También estuve recordando muchas otras cosas y me sorprendió descubrir cuánto llegué a saber de él y, a través de él, de nuestro terruño nativo, de sus personajes, sus mitos, sus leyendas y sus costumbres, de cómo fue mi ciudad creciendo con los años y de cómo evolucionó su historia, incluyendo la historia de la salud mental, de la que él fue no solo testigo, sino también protagonista.
Sí, protagonista y de primera línea, como el primer enfermero jefe del hospital San Camilo, centro asistencial al que estuvo estrechamente ligado no solo en sus orígenes, sino a lo largo de su devenir de tantos lustros.
Estuve recordando sus amenas crónicas orales, su singular servicio militar en la Armada Nacional en el Amazonas y la anecdótica expedición de su cédula militar (en la que por error anotaron que había sido “fusilero” cuando en realidad tenían que escribir “enfermero”), su pase de manejar cicla (un documento público del tamaño de una hoja y cuya copia tengo en mi poder gracias a que él me la regaló un poco antes de la pandemia y que hoy por hoy es un verdadero recuerdo histórico de una época lejana e irrepetible), sus sembradíos de guindas y carambolos en el anchuroso solar de su casa (guindas relacionadas, por cierto, con el arribo de las monjas españolas a nuestros hospitales públicos) y sus caminatas por el centro citadino a la llegada de los diciembres en busca de todo aquello que le posibilitara celebrar cristianamente la Noche de las Velitas, la Novena de Aguinaldos, la Navidad y la Víspera de Año Nuevo.

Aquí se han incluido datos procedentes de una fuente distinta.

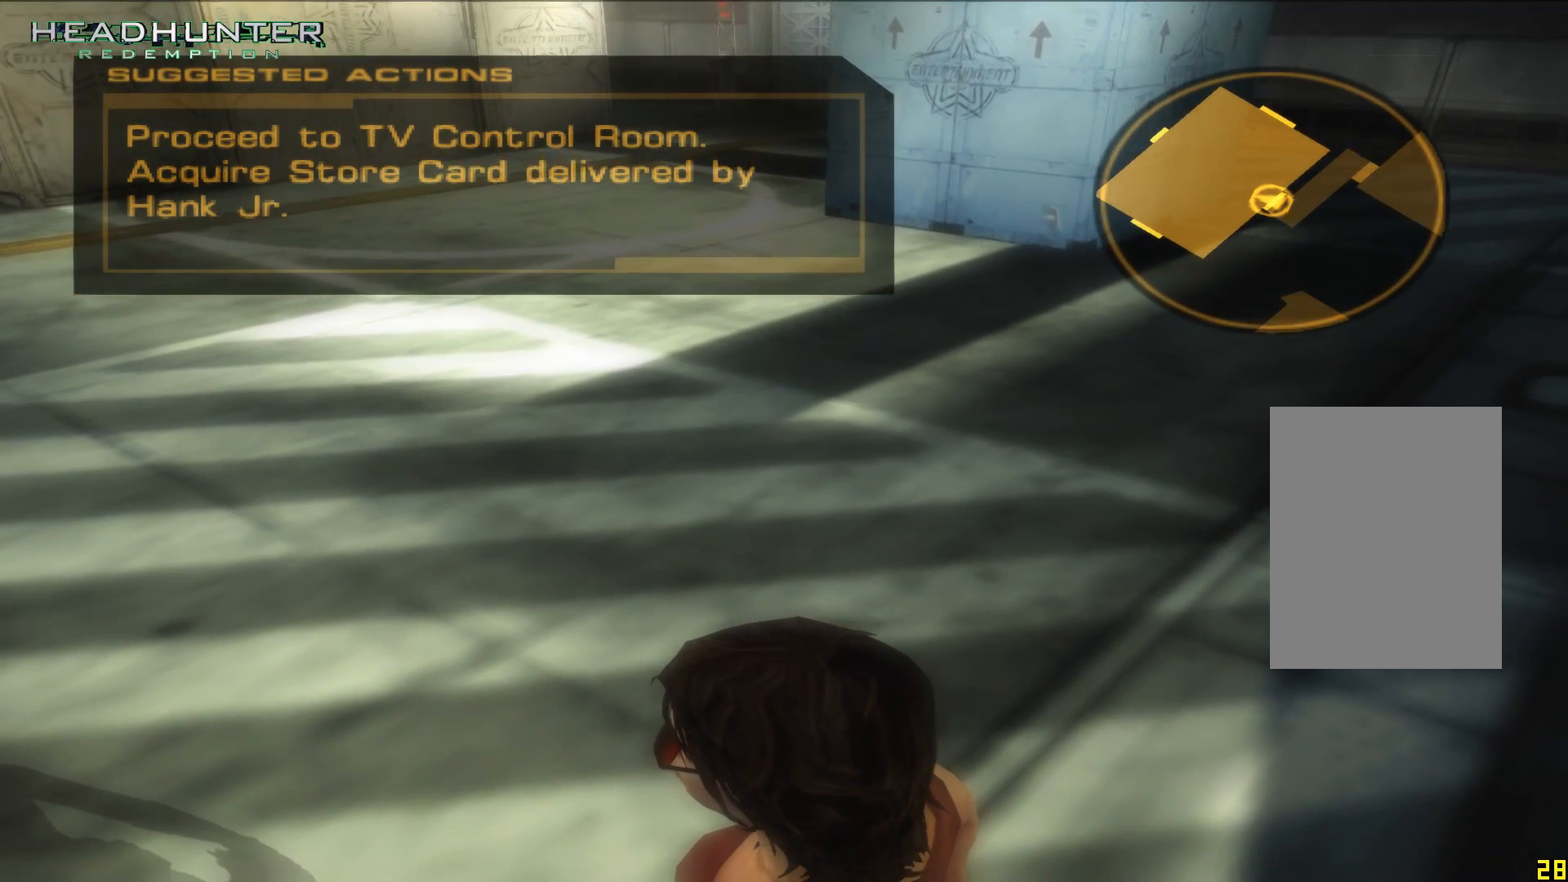
{"dt_ms": 500, "buttons": [], "left_stick": "up", "right_stick": "center", "events": [[450, "left_stick", "up"]]}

Dentro de estas remembranzas decembrinas tenían que estar inevitablemente las veces en que, armados de guitarras y panderetas, rezamos la novena junto a su pesebre y, por supuesto, la fugaz aventura y desventura de “La Banda de Adolfo” aquella noche en que llegamos, en plenas novenas de aguinaldos, con volador a bordo, acordeón, cuerdas y percusión, a despertarlo gritando aquello de “¡¡¡Viva diciembre!!! ¡¡¡Viva!!!” y empezando a cantar enseguida en coro lo de “Alumbra luna, alumbra luna, alumbra luna / que ya me voy pa’ la montaña; // llevo en mi mochilón / café y panela, / y mi corazón / pa’ Micaela; // llevo también mi tamborcito / pa’ entonar un buen merengue; // Y cuando salga el sol, / por la mañana, / contigo yo estaré / en mi cabaña”. Él, que era un buen conservador (de buenos recuerdos, aclaro, para no meterle política), me sorprendió muchos años después —también poco antes de la pandemia— entregándome una fotocopia en colores de las “tarjetas” que yo elaboré en aquella ocasión, a mano y al calor de una cerveza Águila ¡vaya paradoja! bien helada, y que fui repartiendo en cada una de las casas de los desdichados amigos que, con la paciencia del santo Job, tuvieron que soportarse aquella —llamémosla así— “serenata”.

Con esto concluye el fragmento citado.